Cladding is a method of manufacturing pans with a heat conductive material (copper or aluminum), and then covering them with a non-reactive material like stainless steel. The copper or aluminum extends over the entire pan, not just in a disk on the base of the pan, so heat is more evenly distributed. 

Normally with copper pans, only the inside of the pan is clad so the attractive copper exterior is left exposed.  Some high-end cookware may be dubbed “dual-clad” which means the pot has a thick aluminum core for best heat diffusion, a thin stainless steel layer on the cooking surface, and a think copper layer on the outside of the pot for aesthetic purposes.

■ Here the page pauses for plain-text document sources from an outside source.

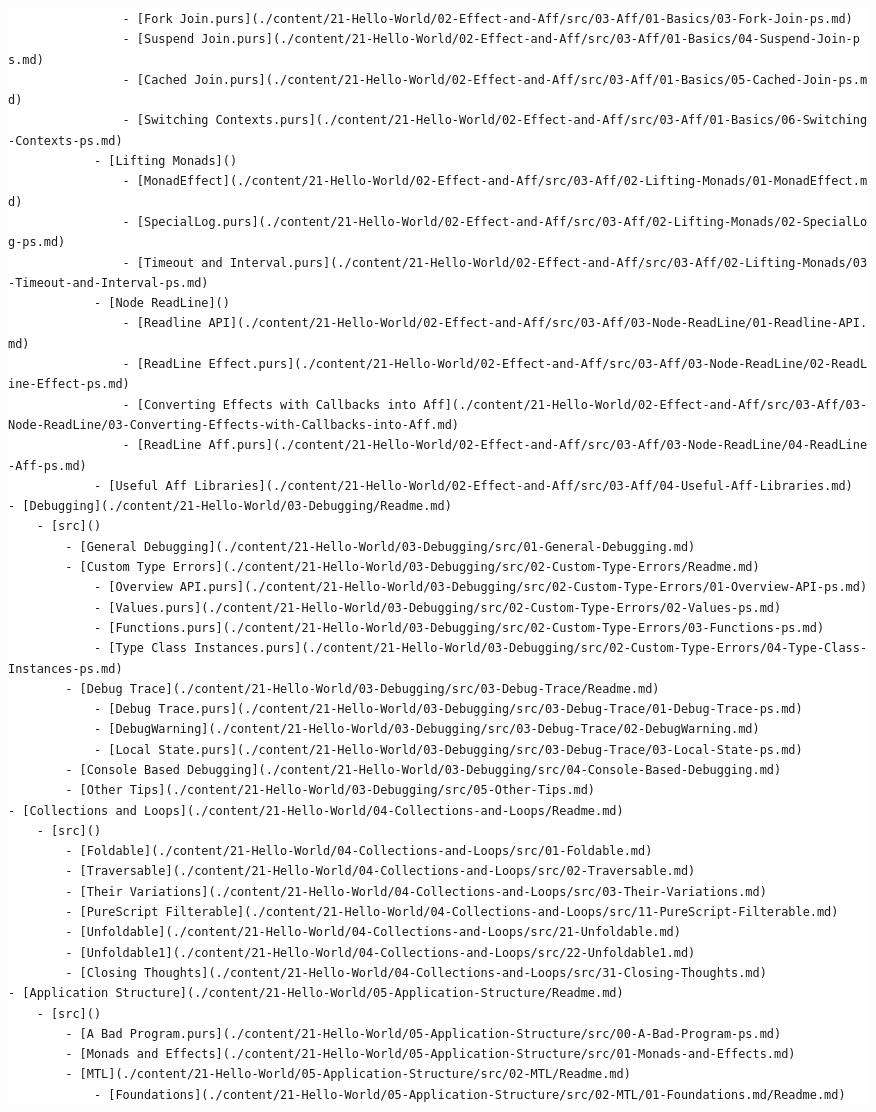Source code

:                     - [Fork Join.purs](./content/21-Hello-World/02-Effect-and-Aff/src/03-Aff/01-Basics/03-Fork-Join-ps.md)
                    - [Suspend Join.purs](./content/21-Hello-World/02-Effect-and-Aff/src/03-Aff/01-Basics/04-Suspend-Join-ps.md)
                    - [Cached Join.purs](./content/21-Hello-World/02-Effect-and-Aff/src/03-Aff/01-Basics/05-Cached-Join-ps.md)
                    - [Switching Contexts.purs](./content/21-Hello-World/02-Effect-and-Aff/src/03-Aff/01-Basics/06-Switching-Contexts-ps.md)
                - [Lifting Monads]()
                    - [MonadEffect](./content/21-Hello-World/02-Effect-and-Aff/src/03-Aff/02-Lifting-Monads/01-MonadEffect.md)
                    - [SpecialLog.purs](./content/21-Hello-World/02-Effect-and-Aff/src/03-Aff/02-Lifting-Monads/02-SpecialLog-ps.md)
                    - [Timeout and Interval.purs](./content/21-Hello-World/02-Effect-and-Aff/src/03-Aff/02-Lifting-Monads/03-Timeout-and-Interval-ps.md)
                - [Node ReadLine]()
                    - [Readline API](./content/21-Hello-World/02-Effect-and-Aff/src/03-Aff/03-Node-ReadLine/01-Readline-API.md)
                    - [ReadLine Effect.purs](./content/21-Hello-World/02-Effect-and-Aff/src/03-Aff/03-Node-ReadLine/02-ReadLine-Effect-ps.md)
                    - [Converting Effects with Callbacks into Aff](./content/21-Hello-World/02-Effect-and-Aff/src/03-Aff/03-Node-ReadLine/03-Converting-Effects-with-Callbacks-into-Aff.md)
                    - [ReadLine Aff.purs](./content/21-Hello-World/02-Effect-and-Aff/src/03-Aff/03-Node-ReadLine/04-ReadLine-Aff-ps.md)
                - [Useful Aff Libraries](./content/21-Hello-World/02-Effect-and-Aff/src/03-Aff/04-Useful-Aff-Libraries.md)
    - [Debugging](./content/21-Hello-World/03-Debugging/Readme.md)
        - [src]()
            - [General Debugging](./content/21-Hello-World/03-Debugging/src/01-General-Debugging.md)
            - [Custom Type Errors](./content/21-Hello-World/03-Debugging/src/02-Custom-Type-Errors/Readme.md)
                - [Overview API.purs](./content/21-Hello-World/03-Debugging/src/02-Custom-Type-Errors/01-Overview-API-ps.md)
                - [Values.purs](./content/21-Hello-World/03-Debugging/src/02-Custom-Type-Errors/02-Values-ps.md)
                - [Functions.purs](./content/21-Hello-World/03-Debugging/src/02-Custom-Type-Errors/03-Functions-ps.md)
                - [Type Class Instances.purs](./content/21-Hello-World/03-Debugging/src/02-Custom-Type-Errors/04-Type-Class-Instances-ps.md)
            - [Debug Trace](./content/21-Hello-World/03-Debugging/src/03-Debug-Trace/Readme.md)
                - [Debug Trace.purs](./content/21-Hello-World/03-Debugging/src/03-Debug-Trace/01-Debug-Trace-ps.md)
                - [DebugWarning](./content/21-Hello-World/03-Debugging/src/03-Debug-Trace/02-DebugWarning.md)
                - [Local State.purs](./content/21-Hello-World/03-Debugging/src/03-Debug-Trace/03-Local-State-ps.md)
            - [Console Based Debugging](./content/21-Hello-World/03-Debugging/src/04-Console-Based-Debugging.md)
            - [Other Tips](./content/21-Hello-World/03-Debugging/src/05-Other-Tips.md)
    - [Collections and Loops](./content/21-Hello-World/04-Collections-and-Loops/Readme.md)
        - [src]()
            - [Foldable](./content/21-Hello-World/04-Collections-and-Loops/src/01-Foldable.md)
            - [Traversable](./content/21-Hello-World/04-Collections-and-Loops/src/02-Traversable.md)
            - [Their Variations](./content/21-Hello-World/04-Collections-and-Loops/src/03-Their-Variations.md)
            - [PureScript Filterable](./content/21-Hello-World/04-Collections-and-Loops/src/11-PureScript-Filterable.md)
            - [Unfoldable](./content/21-Hello-World/04-Collections-and-Loops/src/21-Unfoldable.md)
            - [Unfoldable1](./content/21-Hello-World/04-Collections-and-Loops/src/22-Unfoldable1.md)
            - [Closing Thoughts](./content/21-Hello-World/04-Collections-and-Loops/src/31-Closing-Thoughts.md)
    - [Application Structure](./content/21-Hello-World/05-Application-Structure/Readme.md)
        - [src]()
            - [A Bad Program.purs](./content/21-Hello-World/05-Application-Structure/src/00-A-Bad-Program-ps.md)
            - [Monads and Effects](./content/21-Hello-World/05-Application-Structure/src/01-Monads-and-Effects.md)
            - [MTL](./content/21-Hello-World/05-Application-Structure/src/02-MTL/Readme.md)
                - [Foundations](./content/21-Hello-World/05-Application-Structure/src/02-MTL/01-Foundations.md/Readme.md)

There are also “tri-clad” or “tri-ply” products where the aluminum core is extended up the sides of the pot or pan which prevents food from sticking or burning on the sides.

Some pots & pans are marketed as “clad”, “jacketed” or “banded” but  only contain an "encapsulated disk bottom" or a disk of aluminum sandwiched (not welded) between steel on the pot or pan bottom. Encapsulated disk pans only work well if they are very shallow so the sides cannot burn food.  Encapsulated pots or pans may cause buzzing if used with an induction range (covered in Lesson 3: Food Preparation Basics, Topic 7: Food Preparation Equipment, Exercise 6: Stoves Ranges & Ovens) because the sandwiching, as opposed to welding, allows for microscopic movement of the plate which can lead to buzzing. Another manufacturing trick is cladding the outside of the pot or pan with a very thin layer of a more expensive metal like copper. These pots show very well, and the manufacturers charge a lot for them, but the very thin layer of metal does not really impact your cooking.

Purchasing

If you have a choice and have to choose one main pan, choose a fully dual-clad or tri-clad one. They cost more but they cook with better results and are more versatile.